EXERCISE INSTRUCTIONS: Return the lines in the records exactly as they appear, from the line with "family: Auriculariaceae" up to and including the line with "scientific name: Athanasia crithmifolia".

(Data entries)
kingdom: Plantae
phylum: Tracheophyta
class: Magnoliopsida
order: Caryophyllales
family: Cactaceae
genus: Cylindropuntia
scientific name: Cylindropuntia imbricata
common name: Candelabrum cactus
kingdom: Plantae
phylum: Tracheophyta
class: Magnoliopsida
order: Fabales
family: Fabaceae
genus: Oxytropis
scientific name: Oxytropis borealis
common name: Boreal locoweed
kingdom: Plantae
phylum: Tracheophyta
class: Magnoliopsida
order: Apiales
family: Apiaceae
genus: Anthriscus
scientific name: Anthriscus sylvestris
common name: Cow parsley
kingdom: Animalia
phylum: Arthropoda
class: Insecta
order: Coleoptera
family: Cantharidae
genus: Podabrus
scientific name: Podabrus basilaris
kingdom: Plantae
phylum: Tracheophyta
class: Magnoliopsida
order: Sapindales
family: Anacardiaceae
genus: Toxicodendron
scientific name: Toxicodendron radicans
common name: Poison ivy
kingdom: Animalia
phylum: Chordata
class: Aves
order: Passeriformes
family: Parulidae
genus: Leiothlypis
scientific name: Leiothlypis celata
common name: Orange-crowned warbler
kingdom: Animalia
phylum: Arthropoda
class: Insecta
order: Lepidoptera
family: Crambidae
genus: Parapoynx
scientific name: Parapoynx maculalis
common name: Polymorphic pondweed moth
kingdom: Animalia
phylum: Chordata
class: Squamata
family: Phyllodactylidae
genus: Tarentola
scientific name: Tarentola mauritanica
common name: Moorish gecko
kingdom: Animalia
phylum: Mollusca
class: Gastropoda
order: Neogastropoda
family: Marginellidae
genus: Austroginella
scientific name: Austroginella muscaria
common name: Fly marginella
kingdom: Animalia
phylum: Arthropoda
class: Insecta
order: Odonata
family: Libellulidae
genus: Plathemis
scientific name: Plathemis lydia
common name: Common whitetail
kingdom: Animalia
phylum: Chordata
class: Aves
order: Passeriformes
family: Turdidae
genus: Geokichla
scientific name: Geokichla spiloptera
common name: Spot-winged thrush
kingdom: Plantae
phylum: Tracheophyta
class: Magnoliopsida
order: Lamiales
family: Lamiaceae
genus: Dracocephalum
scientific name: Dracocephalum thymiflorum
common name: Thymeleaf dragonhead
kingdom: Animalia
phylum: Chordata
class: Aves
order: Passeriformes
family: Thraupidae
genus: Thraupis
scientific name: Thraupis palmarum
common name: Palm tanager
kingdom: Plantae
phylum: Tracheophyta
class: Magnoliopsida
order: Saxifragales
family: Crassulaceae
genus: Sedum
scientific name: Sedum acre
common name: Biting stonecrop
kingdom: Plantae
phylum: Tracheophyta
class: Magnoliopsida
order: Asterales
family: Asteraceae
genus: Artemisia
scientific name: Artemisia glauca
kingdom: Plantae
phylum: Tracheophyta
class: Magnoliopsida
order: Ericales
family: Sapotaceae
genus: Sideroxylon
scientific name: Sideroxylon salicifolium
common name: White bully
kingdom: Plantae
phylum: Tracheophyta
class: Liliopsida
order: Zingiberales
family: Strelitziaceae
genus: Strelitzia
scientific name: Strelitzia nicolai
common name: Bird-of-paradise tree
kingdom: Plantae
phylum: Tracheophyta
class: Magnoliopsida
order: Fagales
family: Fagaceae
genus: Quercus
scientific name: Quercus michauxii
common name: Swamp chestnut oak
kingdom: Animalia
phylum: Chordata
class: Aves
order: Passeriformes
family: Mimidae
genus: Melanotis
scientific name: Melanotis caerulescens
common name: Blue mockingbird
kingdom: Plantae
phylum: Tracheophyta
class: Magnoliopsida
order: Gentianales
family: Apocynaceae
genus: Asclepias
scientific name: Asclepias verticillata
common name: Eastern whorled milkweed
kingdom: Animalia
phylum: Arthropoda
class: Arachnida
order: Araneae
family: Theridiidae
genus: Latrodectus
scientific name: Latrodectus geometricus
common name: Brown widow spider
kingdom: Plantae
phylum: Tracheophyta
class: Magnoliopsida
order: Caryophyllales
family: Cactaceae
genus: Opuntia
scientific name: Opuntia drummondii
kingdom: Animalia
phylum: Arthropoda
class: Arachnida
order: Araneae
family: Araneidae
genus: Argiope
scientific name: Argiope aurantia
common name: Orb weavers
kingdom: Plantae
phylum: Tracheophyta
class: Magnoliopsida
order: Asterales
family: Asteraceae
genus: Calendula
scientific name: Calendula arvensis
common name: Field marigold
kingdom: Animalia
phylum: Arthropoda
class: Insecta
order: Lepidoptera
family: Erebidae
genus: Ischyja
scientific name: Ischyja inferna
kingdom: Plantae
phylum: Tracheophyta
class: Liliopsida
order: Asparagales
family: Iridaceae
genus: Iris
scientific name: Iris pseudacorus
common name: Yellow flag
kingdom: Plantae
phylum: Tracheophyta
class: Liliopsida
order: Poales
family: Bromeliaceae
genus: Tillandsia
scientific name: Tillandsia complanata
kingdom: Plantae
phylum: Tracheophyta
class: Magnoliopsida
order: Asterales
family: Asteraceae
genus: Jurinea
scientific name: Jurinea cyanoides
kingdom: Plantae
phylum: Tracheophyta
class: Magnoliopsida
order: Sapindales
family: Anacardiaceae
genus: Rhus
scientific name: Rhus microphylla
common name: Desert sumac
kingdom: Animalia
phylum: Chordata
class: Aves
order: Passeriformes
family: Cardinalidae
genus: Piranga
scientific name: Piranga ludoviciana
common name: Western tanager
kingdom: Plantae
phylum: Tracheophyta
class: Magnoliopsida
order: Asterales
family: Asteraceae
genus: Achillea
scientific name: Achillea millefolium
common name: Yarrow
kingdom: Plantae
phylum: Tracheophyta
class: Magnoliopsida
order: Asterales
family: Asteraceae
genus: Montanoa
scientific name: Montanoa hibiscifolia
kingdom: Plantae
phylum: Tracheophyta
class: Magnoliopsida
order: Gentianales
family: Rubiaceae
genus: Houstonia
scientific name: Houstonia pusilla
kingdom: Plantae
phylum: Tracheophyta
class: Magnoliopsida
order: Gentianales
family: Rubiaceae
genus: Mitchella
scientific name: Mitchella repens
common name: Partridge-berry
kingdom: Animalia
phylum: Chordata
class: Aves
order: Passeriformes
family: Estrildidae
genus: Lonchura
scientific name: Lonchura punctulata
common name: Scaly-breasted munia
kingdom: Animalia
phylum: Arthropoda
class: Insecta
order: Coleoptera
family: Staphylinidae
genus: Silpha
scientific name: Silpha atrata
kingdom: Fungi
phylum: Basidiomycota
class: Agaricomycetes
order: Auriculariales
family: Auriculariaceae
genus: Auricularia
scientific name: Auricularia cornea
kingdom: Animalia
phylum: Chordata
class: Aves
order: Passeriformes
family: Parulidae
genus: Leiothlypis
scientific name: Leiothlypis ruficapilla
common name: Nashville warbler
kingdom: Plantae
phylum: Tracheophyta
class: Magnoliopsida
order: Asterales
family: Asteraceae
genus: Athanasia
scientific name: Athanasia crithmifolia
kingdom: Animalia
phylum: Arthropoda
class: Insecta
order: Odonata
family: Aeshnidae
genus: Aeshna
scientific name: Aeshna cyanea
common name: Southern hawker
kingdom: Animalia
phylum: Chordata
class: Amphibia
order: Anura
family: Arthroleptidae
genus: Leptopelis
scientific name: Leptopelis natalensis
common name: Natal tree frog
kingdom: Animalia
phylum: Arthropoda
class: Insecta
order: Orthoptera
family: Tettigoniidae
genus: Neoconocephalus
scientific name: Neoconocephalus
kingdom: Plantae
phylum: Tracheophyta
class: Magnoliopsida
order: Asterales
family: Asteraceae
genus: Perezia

EXERCISE SOLUTION:
family: Auriculariaceae
genus: Auricularia
scientific name: Auricularia cornea
kingdom: Animalia
phylum: Chordata
class: Aves
order: Passeriformes
family: Parulidae
genus: Leiothlypis
scientific name: Leiothlypis ruficapilla
common name: Nashville warbler
kingdom: Plantae
phylum: Tracheophyta
class: Magnoliopsida
order: Asterales
family: Asteraceae
genus: Athanasia
scientific name: Athanasia crithmifolia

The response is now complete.